While the winemakers we interviewed agree the industry has benefited from technological advancements, they also concede that there is no way to replace the human touch in the winemaking process.

For example, many solutions or technological advancements are focused on reducing the amount of time and labor needed to perform certain tasks. While this is mostly a good thing, there are somewhat troubling implications when it comes to the mechanization of labor in the vineyards.

Jesse Katz and Aperture Cellars have benefited from optical sorting.

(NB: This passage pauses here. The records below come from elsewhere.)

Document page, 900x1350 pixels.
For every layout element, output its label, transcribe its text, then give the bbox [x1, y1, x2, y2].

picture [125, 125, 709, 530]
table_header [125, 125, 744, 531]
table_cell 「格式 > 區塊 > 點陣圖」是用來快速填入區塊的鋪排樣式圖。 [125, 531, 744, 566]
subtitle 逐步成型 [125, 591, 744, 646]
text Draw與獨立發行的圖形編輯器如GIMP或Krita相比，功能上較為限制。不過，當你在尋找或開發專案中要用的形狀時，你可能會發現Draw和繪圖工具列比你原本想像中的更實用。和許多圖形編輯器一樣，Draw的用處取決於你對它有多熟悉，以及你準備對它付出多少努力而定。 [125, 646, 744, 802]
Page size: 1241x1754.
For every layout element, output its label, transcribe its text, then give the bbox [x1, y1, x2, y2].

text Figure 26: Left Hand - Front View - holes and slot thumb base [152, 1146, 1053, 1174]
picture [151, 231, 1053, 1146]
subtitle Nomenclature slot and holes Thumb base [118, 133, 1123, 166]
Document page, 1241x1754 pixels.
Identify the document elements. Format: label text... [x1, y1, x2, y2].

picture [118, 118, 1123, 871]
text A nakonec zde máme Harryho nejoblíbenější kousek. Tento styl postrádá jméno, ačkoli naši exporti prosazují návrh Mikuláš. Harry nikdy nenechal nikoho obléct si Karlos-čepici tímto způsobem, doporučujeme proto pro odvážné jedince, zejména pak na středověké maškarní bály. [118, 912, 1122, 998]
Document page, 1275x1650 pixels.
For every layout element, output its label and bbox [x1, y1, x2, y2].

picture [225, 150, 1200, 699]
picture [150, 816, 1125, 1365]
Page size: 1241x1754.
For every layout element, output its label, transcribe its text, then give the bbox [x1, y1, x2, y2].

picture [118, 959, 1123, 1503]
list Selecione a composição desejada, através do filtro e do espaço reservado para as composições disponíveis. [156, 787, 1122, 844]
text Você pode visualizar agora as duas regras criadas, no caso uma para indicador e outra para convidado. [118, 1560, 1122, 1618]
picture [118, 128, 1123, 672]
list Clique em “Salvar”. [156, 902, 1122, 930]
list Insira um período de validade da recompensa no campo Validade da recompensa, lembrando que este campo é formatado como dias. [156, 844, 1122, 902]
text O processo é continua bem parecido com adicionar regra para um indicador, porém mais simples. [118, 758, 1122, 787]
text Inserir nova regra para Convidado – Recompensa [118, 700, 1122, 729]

While the industry has faced severe labor shortages in recent years, and small wineries with limited teams are already at a disadvantage when it comes to implementing labor intensive practices, the move toward more mechanization in the vineyards isn’t necessarily desirable for boutique wineries where the belief is that fine wines benefit from human hands on vines. “Vineyards are now often modified, or designed from the start, to accommodate the limitations of machines…” says Heredia. “While this shift toward mechanization is understandable and has been necessary for some growers, I believe that wine quality generally suffers when hands in the vines are replaced by machines.”

MacPhail also believes that winemaking requires a human touch, saying that “a winemaker’s direct connection or pulse with the vineyard and the fermentation process cannot be replaced.”

At the end of the day, technological advancements have given winemakers more information and in a way that is more efficient and more accurate. Utilizing a new piece of lab equipment, vineyard testing equipment or cellar-management software allows winemakers to gather data on demand during busy periods, work with more accurate information, and spend less time and labor in the process—allowing them to make decisions more rapidly, with a higher rate of success. This all contributes to a winemaker’s ability to make higher quality wines.

Additionally, key tests, analyses, monitoring and activities can be done much quicker than in the past, leaving more time for winemakers to spend hands-on in the vineyard, or making higher level winemaking decisions. However, in certain areas, such as the vineyard, technology is starting to replace human labor that many winemakers feel cannot be completely replaced.